Task instructions: Recast every line of text in the records below as a JSON list of strings, one string per line, with blank lines omitted. Leave the pictures out of the answer.

Exercise inputs:

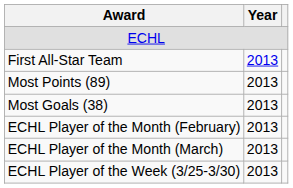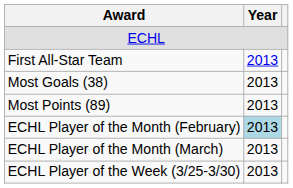rows swapped: Most Points (89) <-> Most Goals (38)
ECHL Player of the Month (February) | Year: no background -> lightblue background
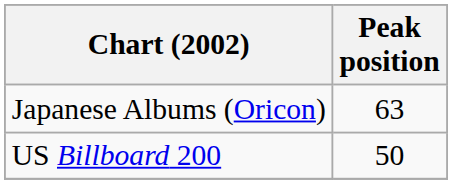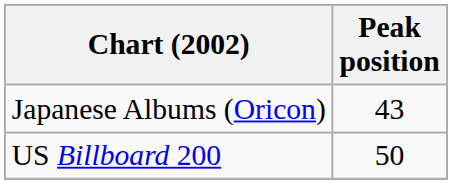Japanese Albums (Oricon) | Peak position: 63 -> 43
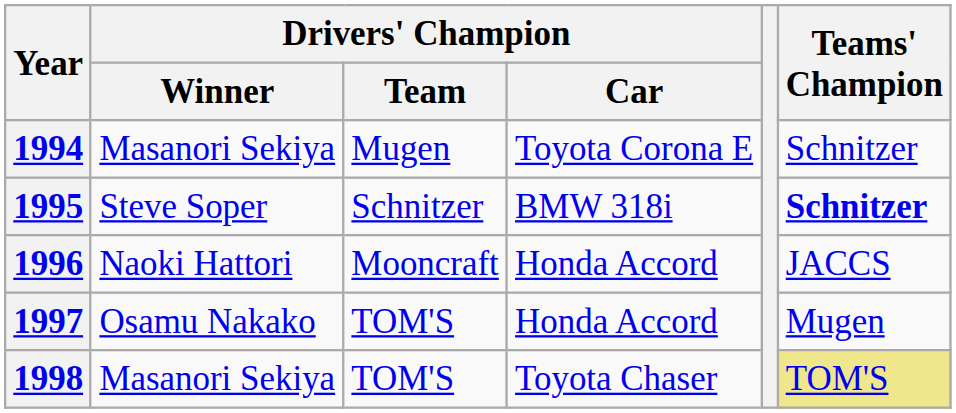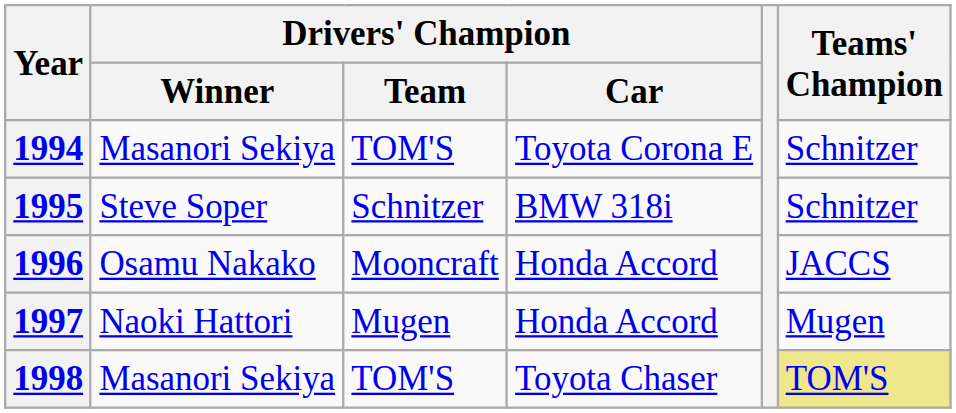1994 | Drivers' Champion / Team: Mugen -> TOM'S
1995 | Teams' Champion: bold -> normal
1996 | Drivers' Champion / Winner: Naoki Hattori -> Osamu Nakako
1997 | Drivers' Champion / Winner: Osamu Nakako -> Naoki Hattori
1997 | Drivers' Champion / Team: TOM'S -> Mugen
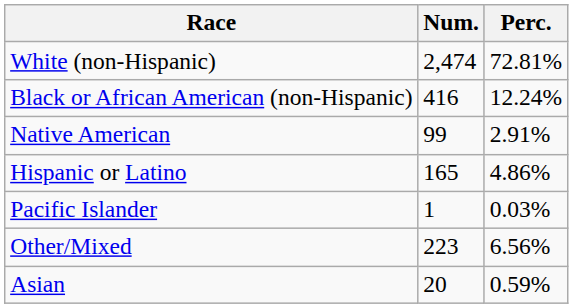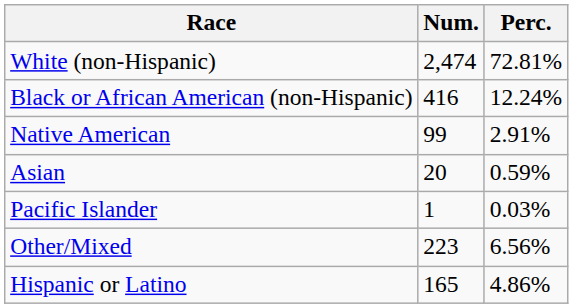rows swapped: Asian <-> Hispanic or Latino
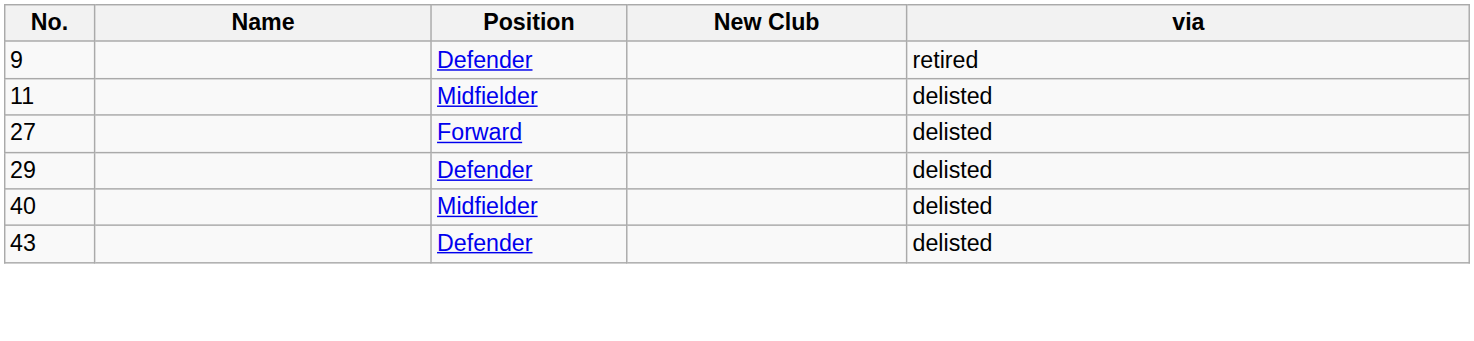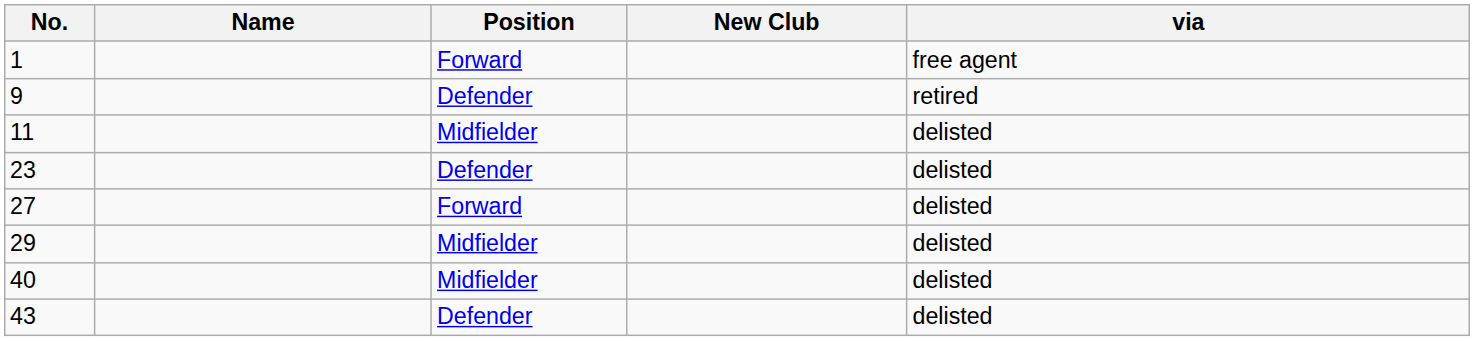+ row: 1 | Forward | free agent
+ row: 23 | Defender | delisted
29 | Position: Defender -> Midfielder
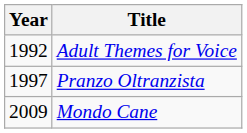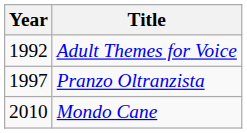Mondo Cane | Year: 2009 -> 2010
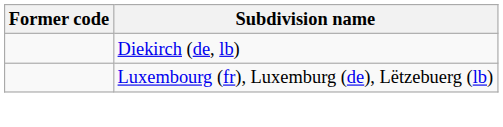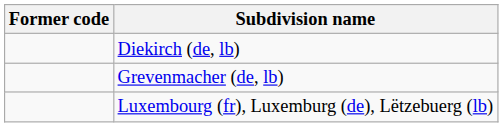+ row: Grevenmacher (de, lb)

Answer to this exercise:
[
  "rows swapped: Most Points (89) <-> Most Goals (38)",
  "ECHL Player of the Month (February) | Year: no background -> lightblue background",
  "Japanese Albums (Oricon) | Peak position: 63 -> 43",
  "1994 | Drivers' Champion / Team: Mugen -> TOM'S",
  "1995 | Teams' Champion: bold -> normal",
  "1996 | Drivers' Champion / Winner: Naoki Hattori -> Osamu Nakako",
  "1997 | Drivers' Champion / Winner: Osamu Nakako -> Naoki Hattori",
  "1997 | Drivers' Champion / Team: TOM'S -> Mugen",
  "rows swapped: Asian <-> Hispanic or Latino",
  "+ row: 1 | Forward | free agent",
  "+ row: 23 | Defender | delisted",
  "29 | Position: Defender -> Midfielder",
  "Mondo Cane | Year: 2009 -> 2010",
  "+ row: Grevenmacher (de, lb)"
]